At the start of December police were carrying out spot checks near Selby talking to people who had crossed over “the border”, from places like Castleford, Leeds and Pontefract.
Julia Mulligan told BBC Look North that she accepted the advice on travel was guidance not the law.
But she said that coming across tiers for a day trip or meal was not appropriate. She said that police could issue fixed penalty notices to people indoors in pubs who were breaking actual law.
For example that would be large groups of people from different households gathering together or visiting someone’s house (ff they are not in your bubble) Something that isn’t allowed in Tier 2.
Wendy Loveday, the York Private Hire Association Chair, has written to the police this week asking why Liverpool is cracking down on out of town taxi drivers coming in from Tier 3 Greater Manchester but not York.
A report in the Liverpool Echo explained that in reality this was for defects in vehicles rather than breaking the spirit of the covid guidelines.
The Chief Constable replied to the open email: “Reading between the lines they have actually run an enforcement operation around uninsured/defective vehicles in relation to taxis which has also assisted with reminding people about the Covid regulations and travel between tiers but I am not sure they have used the Covid regulations as such because travel between tiers is not an offence, it’s just guidance.
“The police have no powers to prevent people from travelling between tiers as it is not covered in the legislation.”
The rules on travel
The UK Government is advising everyone to “walk or cycle where possible, plan ahead and avoid busy times and routes when travelling”.
People are advised against non-essential travel in and out of tier three areas.
There are no laws prohibiting movement between tiers.
However, people travelling to lower tier areas, must continue to follow the rules applicable to their home area.
The regulations state that restrictions apply both within a tier area, and to people who live in that area.

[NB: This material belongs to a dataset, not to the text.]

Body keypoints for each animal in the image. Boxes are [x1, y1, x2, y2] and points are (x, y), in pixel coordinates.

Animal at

For example, a person living in a tier three area must follow the tier three rules even if they are in a Tier 1 or 2 area.

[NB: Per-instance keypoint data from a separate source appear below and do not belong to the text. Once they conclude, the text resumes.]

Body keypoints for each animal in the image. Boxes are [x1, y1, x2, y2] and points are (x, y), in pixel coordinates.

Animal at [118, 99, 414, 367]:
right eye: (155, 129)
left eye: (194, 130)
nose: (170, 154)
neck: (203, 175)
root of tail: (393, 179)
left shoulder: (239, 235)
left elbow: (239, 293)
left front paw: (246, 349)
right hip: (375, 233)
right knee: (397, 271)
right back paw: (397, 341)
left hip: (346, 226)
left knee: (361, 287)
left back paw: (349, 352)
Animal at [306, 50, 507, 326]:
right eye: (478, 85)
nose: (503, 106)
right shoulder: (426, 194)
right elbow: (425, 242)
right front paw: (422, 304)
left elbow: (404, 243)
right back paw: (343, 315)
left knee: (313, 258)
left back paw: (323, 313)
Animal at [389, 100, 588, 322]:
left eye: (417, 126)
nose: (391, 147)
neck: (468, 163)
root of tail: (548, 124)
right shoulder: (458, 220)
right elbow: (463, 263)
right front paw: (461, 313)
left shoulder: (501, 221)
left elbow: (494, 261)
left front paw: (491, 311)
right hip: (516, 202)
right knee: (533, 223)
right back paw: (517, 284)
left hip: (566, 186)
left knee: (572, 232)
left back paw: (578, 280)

‘It’s OK we are all in the same hotel’
The issue of people travelling in and out of Tiers is a complicated one.
For example there are many reasons why you can, without a guilty conscience, like work, education, childcare, family emergencies and health care.
A day out and a meal in York for a family or support bubble from say Bradford is not considered in the spirit of the guidance but it’s not illegal if you have a take away meal and just visit the shops here.
Try and sit down indoors and have a scotch egg and a pint and the police will be able to fine you.
Some landlords have already expressed their frustration at the abuse they have had from people from Teesside and Leeds who arrive as part of large groups trying to get alchol.
See the tweet here from here from Shaun Collinge at the Maltings who asked a group of eight out of towners if they were all from the same household “No but we’re all staying in the same hotel” came the reply.
Public reaction is mixed though and like many places with a border, be it with a country or a council district it’s not simple.
Many people see Selby as their main town even though they live in the East Riding around Goole.
It’s the same for people in Stamford Bridge who feel part of York.
The thought of being held up at a police checkpoint while trying to get to Asda or to do your Christmas shopping in York horrifies many and it’s a brave politician who will vote for that!
However there is also much support for tougher measures. Many people would like to see an end to shoppers and drinkers flooding into York from Leeds and the North East during the crisis.
The law and the guidance on Covid is an ever changing thing, just like the virus itself, and full lockdowns are different to Tiers.
It was the law to stay at home in March unless you had a reasonable excuse. What was reasonable was open to question outside of the main prescribed activities like work, health, exercise.
We can expect a number of changes again in 2021 until covid is under control. It’s up to the Government to make decisions about how strict the rules are on non-essential travel and what if any penalties there are.